● Short task:
Copy out the whole passage below on New Year's resolutions and the New Year's Honours List, word for word.

● Passage provided:
Of course this very weekend, as you'd expect, I'm all set to prepare my New Year's Resolutions. I have two in mind, and, again as you'd expect of me, the first one is my usual promise never ever to make any of those stupid New Year's Resolution things.


In this I'm influenced, as you'd expect, by the fact that we just got back from a visit to England where (as you might not expect) they do things a bit differently.

You see New Year's Resolutions are not quite the de rigeuer activity that they are here. Oh no instead we have the New Year's Honours List as a sort of nation-wide equivalent, the main difference from the resolutions made here being that (with one or two notable exceptions) everyone who gets one keeps theirs and (most welcome to absolutely everyone) it removes all that awful personal responsibility from an otherwise onerous and demeaning task. And since all the more disgusting parts of the procedure are performed by the Queen--and she so obviously deserves it, it all works out rather nicely. And the Honours really are just like resolutions, they have very little to do with rewarding what has been already achieved (whatever people may say) but much, much more to do with what it is felt we should try to achieve in the future. Just like a resolution! This becomes blazingly clear when you look at our National Rugby Team, you know the team that just won the World Cup a couple of months ago: to a man they were honoured from the head coach (with a knighthood) down to the lowliest bench-paperweight of a substitute. In this they were quite unlike the 1966 Footballers who had to wait until 2000, about 34 years after winning their World cup. And it is surely not a coincidence that these, the only two things we have ever won were honoured so close together. Could we be resolving to do better at sports any more obviously?

● Supplied records:
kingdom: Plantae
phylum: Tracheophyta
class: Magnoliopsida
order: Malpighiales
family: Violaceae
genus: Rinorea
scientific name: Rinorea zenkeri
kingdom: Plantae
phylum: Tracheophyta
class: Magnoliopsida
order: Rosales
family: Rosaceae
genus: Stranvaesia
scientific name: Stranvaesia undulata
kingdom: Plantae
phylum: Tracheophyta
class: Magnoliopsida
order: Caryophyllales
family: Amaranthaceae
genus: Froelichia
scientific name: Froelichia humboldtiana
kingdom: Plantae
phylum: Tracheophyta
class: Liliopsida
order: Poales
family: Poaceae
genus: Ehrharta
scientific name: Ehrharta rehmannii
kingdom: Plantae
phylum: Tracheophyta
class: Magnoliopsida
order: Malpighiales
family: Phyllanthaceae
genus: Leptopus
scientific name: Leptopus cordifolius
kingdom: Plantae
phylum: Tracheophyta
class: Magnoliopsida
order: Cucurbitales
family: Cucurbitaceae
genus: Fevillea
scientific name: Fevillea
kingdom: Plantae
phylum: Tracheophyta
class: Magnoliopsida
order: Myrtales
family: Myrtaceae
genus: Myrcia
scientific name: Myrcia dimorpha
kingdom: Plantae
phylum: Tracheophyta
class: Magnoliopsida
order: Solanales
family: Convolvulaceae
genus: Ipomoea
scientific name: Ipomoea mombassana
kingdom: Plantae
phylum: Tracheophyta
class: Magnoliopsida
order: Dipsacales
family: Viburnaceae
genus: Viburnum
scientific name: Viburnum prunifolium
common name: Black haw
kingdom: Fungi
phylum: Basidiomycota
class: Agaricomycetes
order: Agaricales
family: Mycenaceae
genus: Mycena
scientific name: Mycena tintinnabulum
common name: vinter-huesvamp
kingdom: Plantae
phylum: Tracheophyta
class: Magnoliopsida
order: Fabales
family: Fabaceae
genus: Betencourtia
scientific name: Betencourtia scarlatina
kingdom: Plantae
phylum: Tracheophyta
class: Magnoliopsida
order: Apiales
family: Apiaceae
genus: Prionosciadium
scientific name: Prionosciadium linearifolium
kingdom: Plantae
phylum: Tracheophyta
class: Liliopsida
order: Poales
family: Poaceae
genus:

● Solution to this task:
Of course this very weekend, as you'd expect, I'm all set to prepare my New Year's Resolutions. I have two in mind, and, again as you'd expect of me, the first one is my usual promise never ever to make any of those stupid New Year's Resolution things.


In this I'm influenced, as you'd expect, by the fact that we just got back from a visit to England where (as you might not expect) they do things a bit differently.

You see New Year's Resolutions are not quite the de rigeuer activity that they are here. Oh no instead we have the New Year's Honours List as a sort of nation-wide equivalent, the main difference from the resolutions made here being that (with one or two notable exceptions) everyone who gets one keeps theirs and (most welcome to absolutely everyone) it removes all that awful personal responsibility from an otherwise onerous and demeaning task. And since all the more disgusting parts of the procedure are performed by the Queen--and she so obviously deserves it, it all works out rather nicely. And the Honours really are just like resolutions, they have very little to do with rewarding what has been already achieved (whatever people may say) but much, much more to do with what it is felt we should try to achieve in the future. Just like a resolution! This becomes blazingly clear when you look at our National Rugby Team, you know the team that just won the World Cup a couple of months ago: to a man they were honoured from the head coach (with a knighthood) down to the lowliest bench-paperweight of a substitute. In this they were quite unlike the 1966 Footballers who had to wait until 2000, about 34 years after winning their World cup. And it is surely not a coincidence that these, the only two things we have ever won were honoured so close together. Could we be resolving to do better at sports any more obviously?